§ **READING PASSAGE**:
____________________
During the 2021 general election, major media outlets were accused of outright support for Keiko Fujimori's campaign and her fear mongering campaign against Pedro Castillo.

The National Association of Journalists indicated that 21 journalists were victims of aggression between 7 and 11 December. Journalists interviewed by Wayka reported that authorities would frequently attack press workers and would attempt to prevent photographers from capturing images of individuals being detained. Similar incidents of authorities preventing journalists from documenting the protests were collected by OjoPúblico. One photojournalist for the EFE, Aldair Mejía reported that he was threatened by police during a protest in Juliaca, saying that an officer told him "I'll blow off your head and you get out of here dead"; Mejía was later shot in the leg by police while covering protests.

The media in Peru was also criticized for overlooking the massacres at Ayacucho and Juliaca.
____________________
§ **INFORMATION SHOWN**:

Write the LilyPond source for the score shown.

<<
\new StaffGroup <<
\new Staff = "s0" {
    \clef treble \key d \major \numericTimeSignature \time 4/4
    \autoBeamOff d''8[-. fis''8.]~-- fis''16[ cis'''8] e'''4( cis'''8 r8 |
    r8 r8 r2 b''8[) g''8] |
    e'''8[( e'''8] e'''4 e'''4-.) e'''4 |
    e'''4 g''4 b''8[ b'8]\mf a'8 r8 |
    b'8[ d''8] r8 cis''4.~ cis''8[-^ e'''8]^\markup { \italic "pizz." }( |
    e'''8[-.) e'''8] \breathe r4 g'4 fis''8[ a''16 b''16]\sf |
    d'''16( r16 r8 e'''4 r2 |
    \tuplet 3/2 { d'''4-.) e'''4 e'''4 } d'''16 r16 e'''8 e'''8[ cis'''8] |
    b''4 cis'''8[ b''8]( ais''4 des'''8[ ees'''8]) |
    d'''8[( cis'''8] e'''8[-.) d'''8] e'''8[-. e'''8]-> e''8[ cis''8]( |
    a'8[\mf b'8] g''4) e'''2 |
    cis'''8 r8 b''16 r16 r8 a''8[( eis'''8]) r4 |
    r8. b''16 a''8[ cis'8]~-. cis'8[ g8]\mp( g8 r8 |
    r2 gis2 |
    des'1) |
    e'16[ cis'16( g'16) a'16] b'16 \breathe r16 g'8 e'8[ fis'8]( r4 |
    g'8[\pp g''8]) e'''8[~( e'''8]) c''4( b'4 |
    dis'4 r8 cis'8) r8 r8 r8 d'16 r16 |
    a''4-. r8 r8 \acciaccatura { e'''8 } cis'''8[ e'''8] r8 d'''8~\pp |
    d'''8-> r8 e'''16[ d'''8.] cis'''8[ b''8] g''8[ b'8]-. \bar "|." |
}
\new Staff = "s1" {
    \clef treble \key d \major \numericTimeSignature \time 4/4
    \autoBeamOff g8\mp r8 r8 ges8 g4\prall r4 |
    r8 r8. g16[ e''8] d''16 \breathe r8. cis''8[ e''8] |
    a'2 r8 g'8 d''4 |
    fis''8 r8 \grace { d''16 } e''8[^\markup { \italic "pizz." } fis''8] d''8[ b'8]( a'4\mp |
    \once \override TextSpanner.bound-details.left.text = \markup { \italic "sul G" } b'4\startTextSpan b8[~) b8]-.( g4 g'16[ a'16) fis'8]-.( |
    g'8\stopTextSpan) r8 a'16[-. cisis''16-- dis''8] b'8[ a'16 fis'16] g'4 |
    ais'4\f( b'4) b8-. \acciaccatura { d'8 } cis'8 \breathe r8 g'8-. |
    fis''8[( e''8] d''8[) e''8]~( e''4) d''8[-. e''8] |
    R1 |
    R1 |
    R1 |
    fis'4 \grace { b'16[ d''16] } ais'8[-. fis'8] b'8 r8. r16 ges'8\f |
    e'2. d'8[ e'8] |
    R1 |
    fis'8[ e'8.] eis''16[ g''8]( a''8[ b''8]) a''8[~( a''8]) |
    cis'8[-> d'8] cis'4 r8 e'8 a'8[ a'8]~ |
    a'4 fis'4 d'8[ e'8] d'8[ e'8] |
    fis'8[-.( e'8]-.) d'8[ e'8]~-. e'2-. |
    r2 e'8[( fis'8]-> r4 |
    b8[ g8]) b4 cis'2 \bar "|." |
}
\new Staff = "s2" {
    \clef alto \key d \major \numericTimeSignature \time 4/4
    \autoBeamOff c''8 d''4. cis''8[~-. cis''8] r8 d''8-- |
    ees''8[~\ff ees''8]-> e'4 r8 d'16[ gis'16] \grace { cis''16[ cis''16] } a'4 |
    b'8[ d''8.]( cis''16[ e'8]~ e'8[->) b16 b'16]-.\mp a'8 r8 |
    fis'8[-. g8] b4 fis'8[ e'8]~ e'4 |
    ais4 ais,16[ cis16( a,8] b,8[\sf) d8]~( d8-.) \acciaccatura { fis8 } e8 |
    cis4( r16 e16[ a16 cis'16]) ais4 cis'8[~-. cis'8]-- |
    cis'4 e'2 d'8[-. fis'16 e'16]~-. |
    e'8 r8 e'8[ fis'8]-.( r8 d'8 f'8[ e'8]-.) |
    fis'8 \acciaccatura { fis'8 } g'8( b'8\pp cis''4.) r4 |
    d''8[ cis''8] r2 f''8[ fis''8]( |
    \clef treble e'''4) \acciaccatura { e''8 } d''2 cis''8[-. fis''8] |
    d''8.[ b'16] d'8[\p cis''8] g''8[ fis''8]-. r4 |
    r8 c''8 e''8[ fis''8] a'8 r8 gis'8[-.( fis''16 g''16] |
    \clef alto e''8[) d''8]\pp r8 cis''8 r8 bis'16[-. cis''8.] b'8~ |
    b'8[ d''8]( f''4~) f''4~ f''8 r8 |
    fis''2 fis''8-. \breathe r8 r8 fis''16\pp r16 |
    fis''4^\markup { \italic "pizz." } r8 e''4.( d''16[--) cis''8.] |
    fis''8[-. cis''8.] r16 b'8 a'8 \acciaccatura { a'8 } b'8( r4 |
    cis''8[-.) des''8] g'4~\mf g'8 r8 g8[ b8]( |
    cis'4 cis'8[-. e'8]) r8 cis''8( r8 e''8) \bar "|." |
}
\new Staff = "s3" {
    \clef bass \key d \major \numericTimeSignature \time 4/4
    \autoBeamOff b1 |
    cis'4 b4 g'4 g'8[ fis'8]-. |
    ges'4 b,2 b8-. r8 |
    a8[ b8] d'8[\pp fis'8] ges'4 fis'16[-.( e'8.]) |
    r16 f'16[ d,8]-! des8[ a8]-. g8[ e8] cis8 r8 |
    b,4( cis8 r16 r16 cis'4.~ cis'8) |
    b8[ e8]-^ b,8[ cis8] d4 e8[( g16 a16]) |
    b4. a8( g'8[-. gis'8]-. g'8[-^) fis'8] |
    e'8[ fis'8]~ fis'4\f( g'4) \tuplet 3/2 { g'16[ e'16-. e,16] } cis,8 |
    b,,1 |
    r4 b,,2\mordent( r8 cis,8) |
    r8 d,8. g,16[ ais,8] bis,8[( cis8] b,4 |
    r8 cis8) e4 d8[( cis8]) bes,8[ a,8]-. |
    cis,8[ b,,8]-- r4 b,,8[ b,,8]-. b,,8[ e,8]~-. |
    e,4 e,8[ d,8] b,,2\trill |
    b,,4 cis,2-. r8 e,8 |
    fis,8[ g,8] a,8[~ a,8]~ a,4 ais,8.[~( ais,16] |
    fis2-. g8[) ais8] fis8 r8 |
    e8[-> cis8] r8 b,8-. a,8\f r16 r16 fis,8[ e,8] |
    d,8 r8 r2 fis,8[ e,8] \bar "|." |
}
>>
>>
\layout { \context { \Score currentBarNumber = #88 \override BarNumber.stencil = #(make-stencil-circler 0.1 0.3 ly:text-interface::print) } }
____________________
§ **WORK INSTRUCTION A**:
In the passage on Peru's media and press freedom, how many journalists does the National Association of Journalists say were victims of aggression between 7 and 11 December?
§ **WORK INSTRUCTION B**:
Please write the next part of the passage on Peru's media and press freedom, picking up after its last sentence.
The material comes from a separate source.

§ **ANSWER A**:
21 journalists.

§ **ANSWER B**:
Following the death of a protester on 28 January 2023, journalist Carlos Cornejo of the state-owned TV Perú reported to audiences, stating "It's good news that the roads have been opened. Some bad news: the murder of a citizen at the hands of the police. ... They will want to tell us that it was a stone, they will want to tell us that it was not them, they will want to say anything, but the images do not lie: we all saw that the police killed Victor Santisteban". The government would attempt to deny that police killed the protester. Despite two videos showing the protester being shot in the head with a tear gas canister, General Victor Zanabria of the Peruvian National Police said it was "not yet determined" what killed the protester. Following Cornejo's report on the death of the protester, the National Institute of Radio and Television of Peru (IRTP), the parent company of TV Perú, refused to renew the reporter's contract on 31 January. According to the National Association of Journalists of Peru (ANP), the actions against Cornejo were "an indicted and arbitrary dismissal", stating "In circumstances in which, from all media, and essentially state media, it is imperative to guarantee a plurality of approaches and voices to promote public debate. Extinguishing critical positions can even constitute censorship".

====Violence and Human Rights concerns====

Violence in Peru during the political crisis has risen, specifically during the presidencies of Pedro Castillo and Dina Boluarte as their respective governments battled unrest against them.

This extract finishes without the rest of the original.